In the Medicare, Medicaid, and SCHIP Extension Act of 2007, Congress imposed a three-year moratorium that prevented CMS from implementing certain payment policies affecting LTCHs.  At the same time, the law imposed a moratorium on establishing new LTCHs and LTCH satellite facilities and on increasing the number of patient beds in existing LTCHs, unless an exception applied.  The moratorium was extended for two years in the Affordable Care Act of 2010.  The moratorium will, therefore, expire at various times in 2012. 
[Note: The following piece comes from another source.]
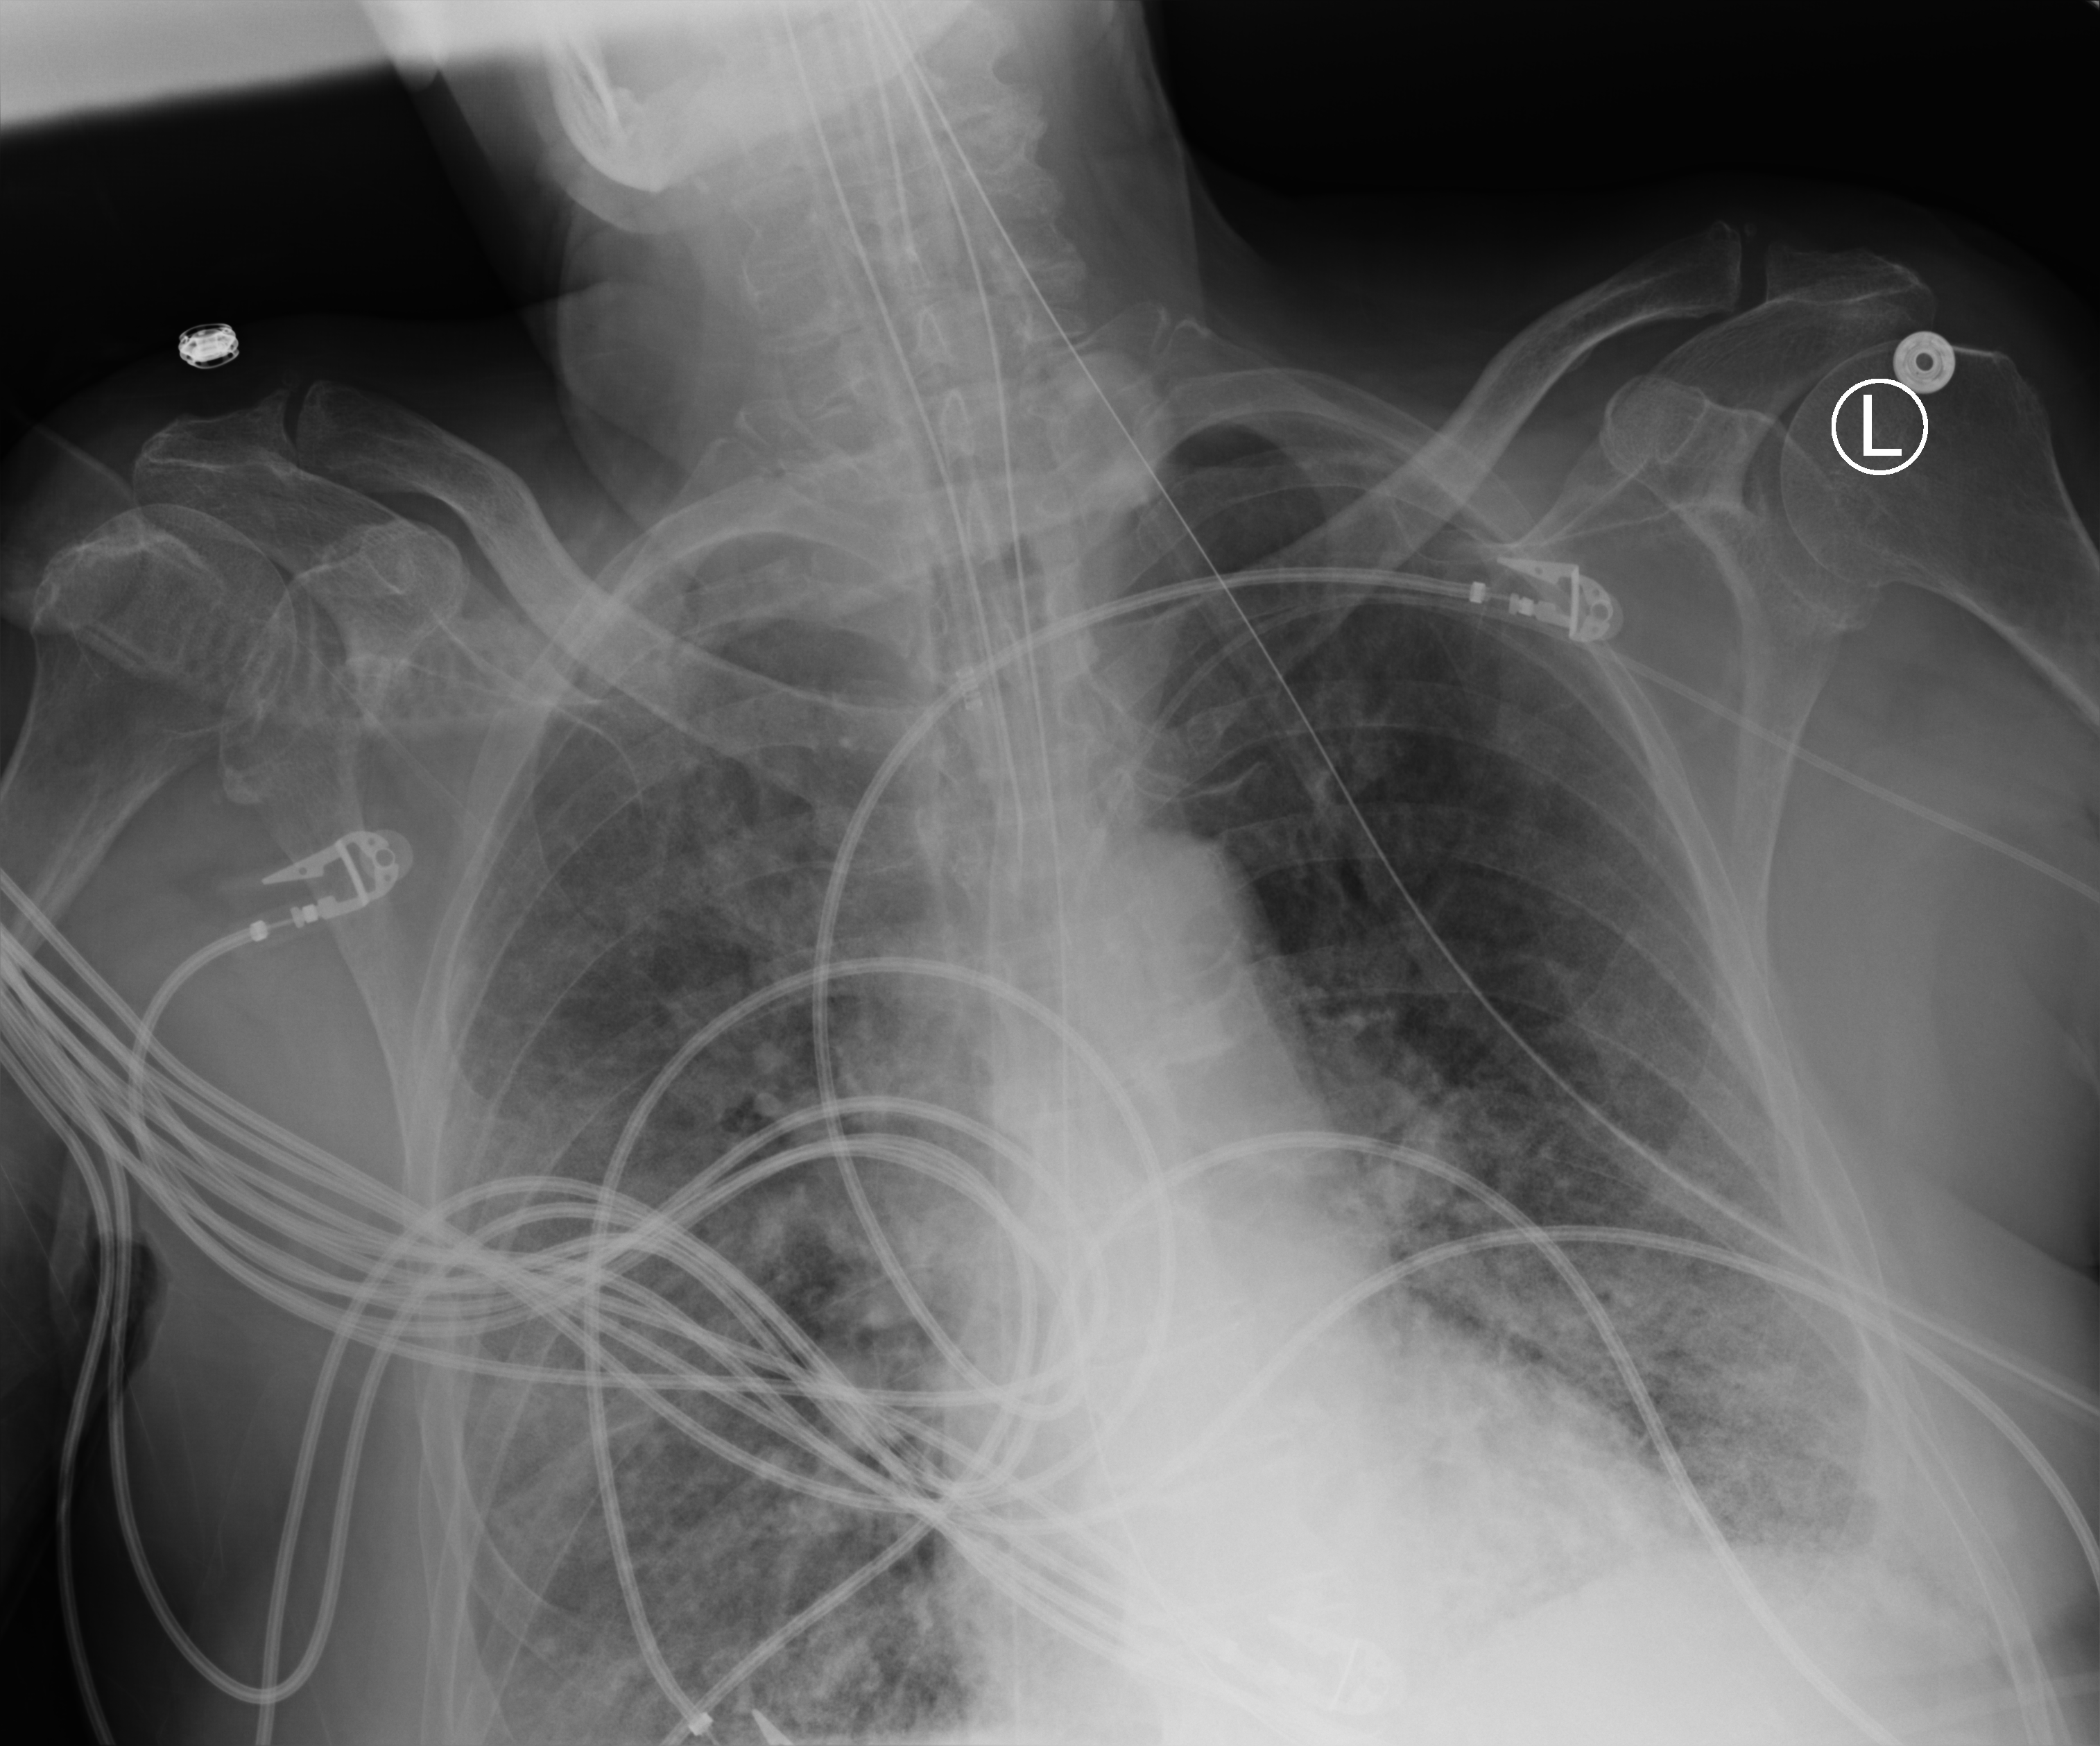
Bedside chest radiograph (computed radiography), anteroposterior (AP) projection. Male patient hospitalised with COVID-19, age 75–90 years.
Hospital-stay facts (about this admission, not read from this image; timing relative to this image not recorded): mechanically ventilated during this hospital stay: yes.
In this rule, CMS is proposing: 

  • A one-year extension of the existing moratorium on the “25 percent threshold” policy, pending results of an on-going research initiative to re-define the role of LTCHs in the Medicare program.
  • To apply an approximate 1.3 percent reduction (first year of a proposed three-year phase-in) for a one-time prospective budget neutrality adjustment.  The proposed reduction would not apply to discharges occurring on or before December 28, 2012, because the law prohibits its application before that date.  The budget neutrality adjustment reduces the update from 2.1 percent to 0.8 percent.
  • To reduce Medicare payments for very short stay cases in LTCHs to the IPPS comparable per diem amount payment option for discharges occurring on or after December 29, 2012.  The law prohibits application of this policy prior to that date. 

The legislative moratorium on new LTCHs and satellite facilities will expire at the end of 2012.